• [TASK STATEMENT]: Return every item below word for word, with no changes.

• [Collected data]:

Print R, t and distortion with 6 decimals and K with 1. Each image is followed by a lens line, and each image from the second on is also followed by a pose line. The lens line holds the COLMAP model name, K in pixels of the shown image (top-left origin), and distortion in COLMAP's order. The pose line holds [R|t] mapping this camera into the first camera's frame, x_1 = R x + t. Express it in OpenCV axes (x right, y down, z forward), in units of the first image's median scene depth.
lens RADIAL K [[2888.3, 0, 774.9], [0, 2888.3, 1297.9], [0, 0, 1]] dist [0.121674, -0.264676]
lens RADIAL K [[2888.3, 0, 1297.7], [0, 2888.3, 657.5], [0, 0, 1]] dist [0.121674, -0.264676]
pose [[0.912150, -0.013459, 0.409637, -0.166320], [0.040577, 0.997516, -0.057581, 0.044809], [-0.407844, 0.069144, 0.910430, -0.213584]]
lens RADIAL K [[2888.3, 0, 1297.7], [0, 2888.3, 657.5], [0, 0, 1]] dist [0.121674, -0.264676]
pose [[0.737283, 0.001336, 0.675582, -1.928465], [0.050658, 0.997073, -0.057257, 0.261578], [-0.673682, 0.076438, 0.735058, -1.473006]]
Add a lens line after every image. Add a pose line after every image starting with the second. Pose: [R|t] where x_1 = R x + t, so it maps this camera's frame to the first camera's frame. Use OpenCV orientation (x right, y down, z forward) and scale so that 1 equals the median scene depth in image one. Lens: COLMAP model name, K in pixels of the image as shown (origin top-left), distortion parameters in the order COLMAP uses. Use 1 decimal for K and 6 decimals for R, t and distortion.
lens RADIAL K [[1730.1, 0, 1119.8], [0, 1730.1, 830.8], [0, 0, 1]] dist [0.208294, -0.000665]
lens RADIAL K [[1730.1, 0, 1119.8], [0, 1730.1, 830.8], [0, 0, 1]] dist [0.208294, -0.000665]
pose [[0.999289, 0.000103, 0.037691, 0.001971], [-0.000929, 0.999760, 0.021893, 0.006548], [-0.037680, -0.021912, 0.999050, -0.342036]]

• [WRITTEN REPLY]:
Print R, t and distortion with 6 decimals and K with 1. Each image is followed by a lens line, and each image from the second on is also followed by a pose line. The lens line holds the COLMAP model name, K in pixels of the shown image (top-left origin), and distortion in COLMAP's order. The pose line holds [R|t] mapping this camera into the first camera's frame, x_1 = R x + t. Express it in OpenCV axes (x right, y down, z forward), in units of the first image's median scene depth.
lens RADIAL K [[2888.3, 0, 774.9], [0, 2888.3, 1297.9], [0, 0, 1]] dist [0.121674, -0.264676]
lens RADIAL K [[2888.3, 0, 1297.7], [0, 2888.3, 657.5], [0, 0, 1]] dist [0.121674, -0.264676]
pose [[0.912150, -0.013459, 0.409637, -0.166320], [0.040577, 0.997516, -0.057581, 0.044809], [-0.407844, 0.069144, 0.910430, -0.213584]]
lens RADIAL K [[2888.3, 0, 1297.7], [0, 2888.3, 657.5], [0, 0, 1]] dist [0.121674, -0.264676]
pose [[0.737283, 0.001336, 0.675582, -1.928465], [0.050658, 0.997073, -0.057257, 0.261578], [-0.673682, 0.076438, 0.735058, -1.473006]]
Add a lens line after every image. Add a pose line after every image starting with the second. Pose: [R|t] where x_1 = R x + t, so it maps this camera's frame to the first camera's frame. Use OpenCV orientation (x right, y down, z forward) and scale so that 1 equals the median scene depth in image one. Lens: COLMAP model name, K in pixels of the image as shown (origin top-left), distortion parameters in the order COLMAP uses. Use 1 decimal for K and 6 decimals for R, t and distortion.
lens RADIAL K [[1730.1, 0, 1119.8], [0, 1730.1, 830.8], [0, 0, 1]] dist [0.208294, -0.000665]
lens RADIAL K [[1730.1, 0, 1119.8], [0, 1730.1, 830.8], [0, 0, 1]] dist [0.208294, -0.000665]
pose [[0.999289, 0.000103, 0.037691, 0.001971], [-0.000929, 0.999760, 0.021893, 0.006548], [-0.037680, -0.021912, 0.999050, -0.342036]]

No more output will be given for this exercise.